[Records from a data source]
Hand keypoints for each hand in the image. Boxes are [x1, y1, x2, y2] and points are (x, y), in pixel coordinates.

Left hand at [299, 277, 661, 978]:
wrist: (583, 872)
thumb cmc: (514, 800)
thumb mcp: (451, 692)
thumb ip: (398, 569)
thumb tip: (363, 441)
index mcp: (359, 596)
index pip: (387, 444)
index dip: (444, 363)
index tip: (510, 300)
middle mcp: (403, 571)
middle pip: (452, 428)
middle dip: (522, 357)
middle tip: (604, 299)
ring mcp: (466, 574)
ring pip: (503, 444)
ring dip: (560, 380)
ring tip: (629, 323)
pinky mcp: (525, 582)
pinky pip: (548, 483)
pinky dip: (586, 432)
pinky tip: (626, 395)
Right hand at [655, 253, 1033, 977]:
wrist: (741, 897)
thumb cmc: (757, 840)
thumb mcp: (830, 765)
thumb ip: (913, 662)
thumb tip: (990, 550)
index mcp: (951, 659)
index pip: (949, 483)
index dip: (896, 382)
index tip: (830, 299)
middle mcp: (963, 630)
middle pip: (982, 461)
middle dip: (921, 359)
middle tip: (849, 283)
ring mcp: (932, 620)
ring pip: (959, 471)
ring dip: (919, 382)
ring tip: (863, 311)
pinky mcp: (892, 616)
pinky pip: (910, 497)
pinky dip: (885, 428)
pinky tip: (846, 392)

AIM OF THE EXERCISE
Return the lines above, starting at the one that contains "pinky dip: (586, 432)" and running through the last, exactly as they appear, with no extra lines.

RESULT OF THE TASK
pinky dip: (586, 432)
pinky tip: (626, 395)
Right hand at [655, 253, 1033, 977]:
wrist: (741, 897)
thumb cmc: (757, 840)
thumb mcp: (830, 765)
thumb ip: (913, 662)
thumb tip: (990, 550)
index mcp: (951, 659)
index pip: (949, 483)
index dip: (896, 382)
index tip: (830, 299)
middle mcp: (963, 630)
middle pip: (982, 461)
middle dip: (921, 359)
middle tip: (849, 283)
ring mcp: (932, 620)
ring pip: (959, 471)
ring dip: (919, 382)
ring tip: (863, 311)
pinky mcp: (892, 616)
pinky pip: (910, 497)
pinky dip: (885, 428)
pinky tip: (846, 392)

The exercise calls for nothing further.